Verification 3.0 will have to tackle these shortcomings. There is already evidence, mostly in software but also in hardware, that agile development practices significantly improve quality and efficiency. Formal has a crucial role in agile RTL development. Designers can use formal to explore their code and quickly identify functional, performance, and other issues without the burden of building a full-blown verification environment. While this does not deliver on the promise of “correct by construction” –– SystemC and high-level synthesis did that in part, at least for some specific, datapath-oriented classes of designs –– the implications are significant. Formal experts, on the other hand, are familiar with RTL and, when it comes to debugging assertion failures, they can dive deep into the design, at times to the point of suggesting a comprehensive RTL fix. Pair programming, with less role boundaries and more code sharing, could partly reconcile the design-verification and hardware-software divides.

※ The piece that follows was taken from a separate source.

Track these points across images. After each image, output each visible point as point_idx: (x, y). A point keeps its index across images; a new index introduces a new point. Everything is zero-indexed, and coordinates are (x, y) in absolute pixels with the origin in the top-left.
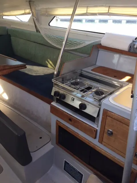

Hogan correctly identifies the expanding role of verification. Constrained-random simulation has mostly reached a plateau in scope and adoption. The portable stimulus standard and associated tools will deliver much-needed efficiency for use cases testing at the system level across various platforms. The practice of hiring scores of consultants to implement disposable SoC-level directed tests might soon become a thing of the past. Formal adoption will continue to grow and become essential to address some of toughest challenges of safety and security analysis and verification. Hard to reach, misuse cases—malicious or otherwise—are easy to miss during planning and unlikely to be hit during random testing. No technology more than exhaustive formal has that native inclination to treat safety and security with the attention they increasingly deserve.

Verification 3.0 from Hogan begins a discussion that will be debated at many industry events, engineering meetings and more. Welcome Verification 3.0!



2 comments

Jim Hogan says:

Thanks for the post. It should get interesting.

Sergio Marchese says:

Indeed. Probably the most exciting time to be a verification expert since Specman popularized the role.